I fear… that Israel’s neverending occupation of the land and lives of another people is not just seriously endangering Israel, not to mention deepening the despair of the Palestinians. But it is also making the situation of the Jews around the world increasingly precarious.

That upsurge happened. And I would argue that support for Israel is now a real problem for American Jews. Our leading organizations enable the persecution of another people, they cheer it on — and everyone can see it.

The shift is that, as Nathan Glazer anticipated in 1976, today there is a countervailing power inside progressive American politics that supports Palestinian rights and wants a different U.S. policy and sees the role of the Israel lobby (which folks sometimes call “the Jewish lobby”– for the same reason that people speak of the Christian evangelical opposition to abortion).

Many who care about the Jewish community say that Israel is destroying the Jewish community from within. Zionism has hollowed Judaism out, as Alterman argues in his new book, saying the American and Israeli Jewish communities are “not one.”

“The meaningfulness of Jewish life in America has suffered for its wholehearted embrace of Zionism alone…Young people are disappearing from both (Conservative and Reform) and I think a big reason for that these mainstream organizations have become Zionized…. That’s all they do. They’ve replaced theology, they’ve replaced social justice, they’ve replaced social service, they’ve replaced thinking about what it means to be a Jew in the diaspora with support for Israel, Holocaust remembrance and antisemitism. And there’s no substance to that, there’s no reason to be Jewish anymore.

Jeremy Ben-Ami at J Street said last year that great “swaths” of young Jews were walking away from the community because of its commitment to persecution.
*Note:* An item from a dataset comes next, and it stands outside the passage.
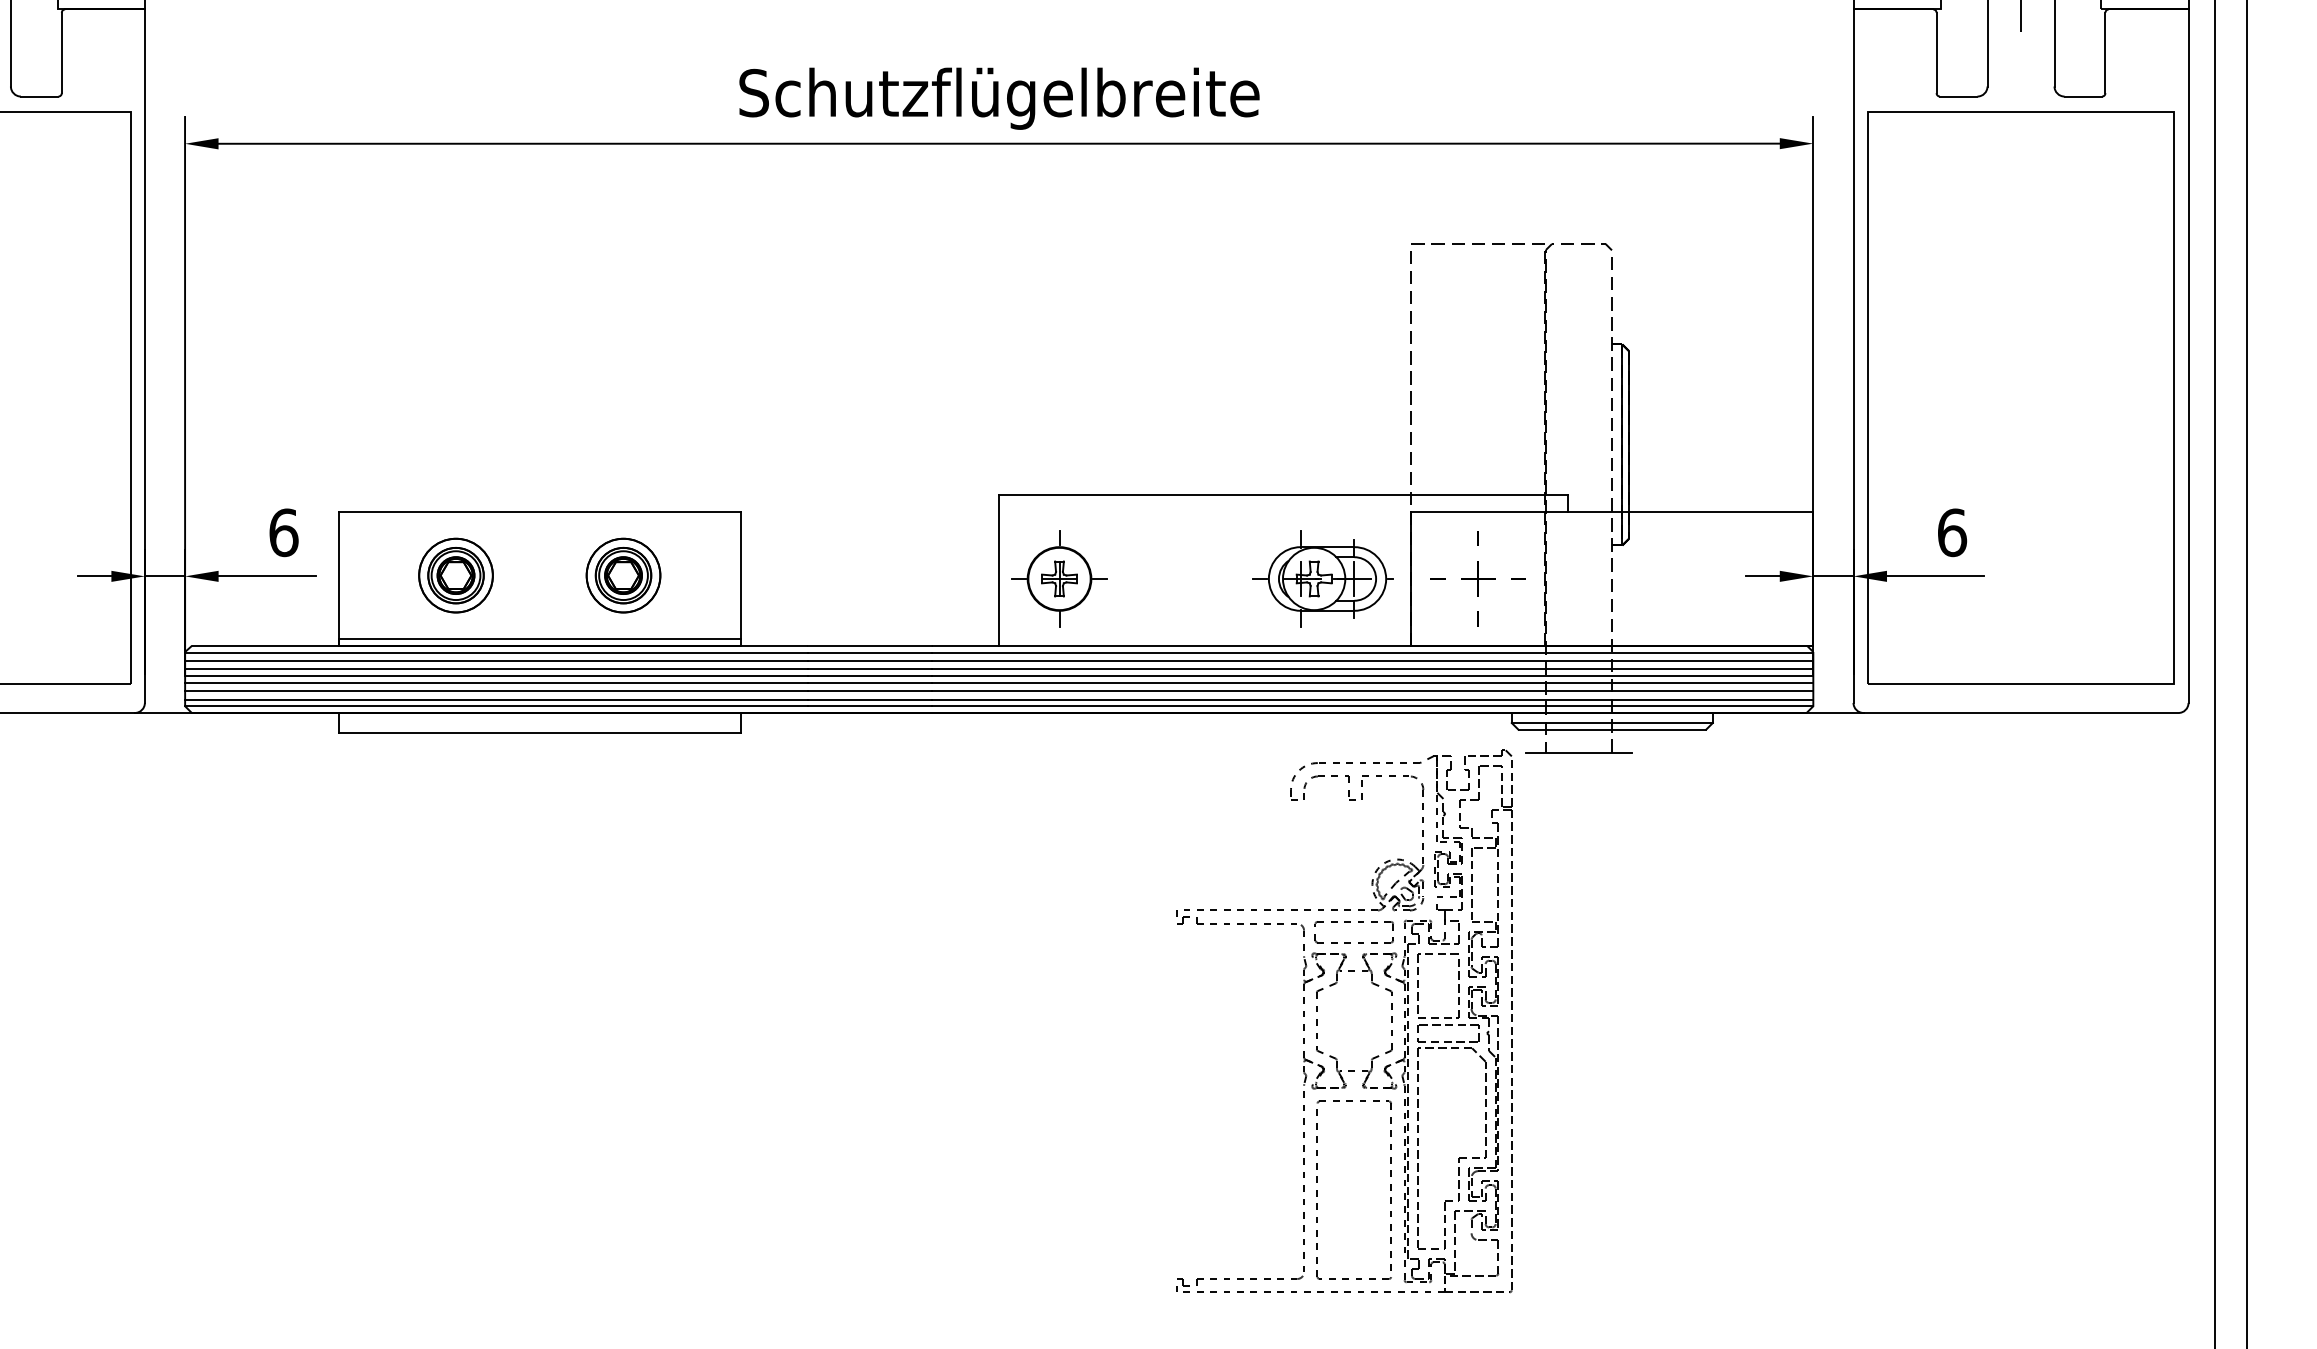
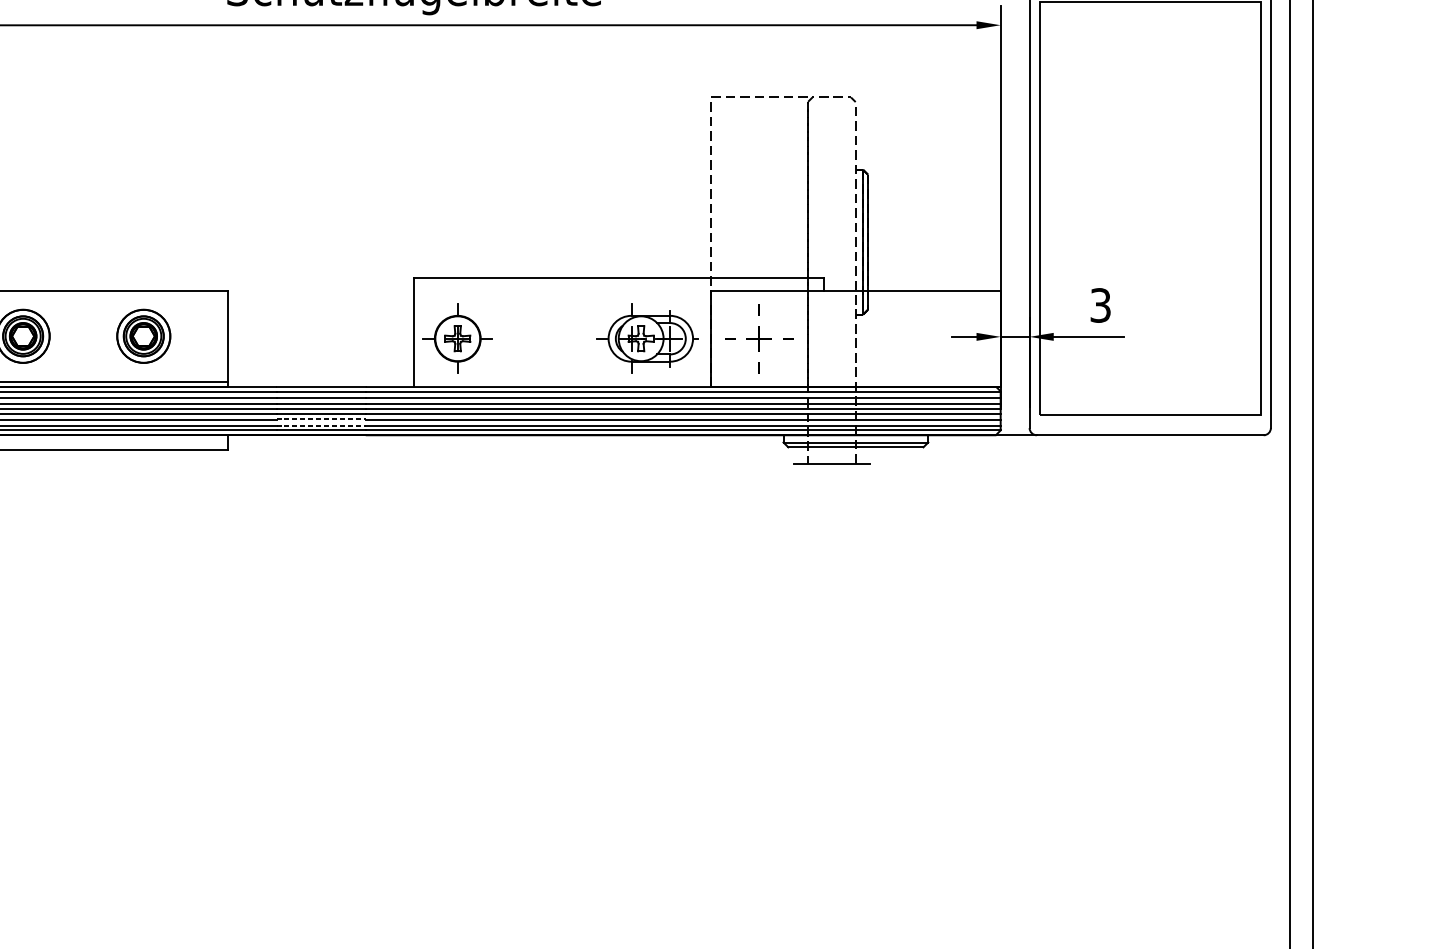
text: (1952, 532) -> (1100, 305), 6 -> 3
line: (869, 691) -> (320, 419), solid -> dashed
line: (869, 700) -> (320, 426), solid -> dashed
part: (1317, 1021) -> (643, 657), removed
We believe our community for its own sake even more than for Israel’s sake must root its identity in a commitment not to a flag or a piece of land but to a set of principles and values. My friends, if we don’t do this, we will see large swaths of our community walk away. Not only will they walk away from engagement with Israel– that’s already happening. They’ll walk away from the Jewish community itself.”

Now J Street calls for a battle within the Jewish community over donors’ support for rightwing Israeli actions. “The harmful actions of these donors and their partners in Israel should be directly challenged by the leadership of the American Jewish community.” Of course, the corruption of Zionist donors was a big theme of the Ken Roth affair.

That’s the good news. The danger that an ideology of apartheid is posing to American Jewry is engendering a war inside American Judaism. Anti-Zionists have a lead role to play here. We can say that democracy is a moral alternative to Jim Crow. And that by urging American Jewish support for Jim Crow, the mainstream Jewish groups are helping to kill Palestinians– and also put Jews at risk.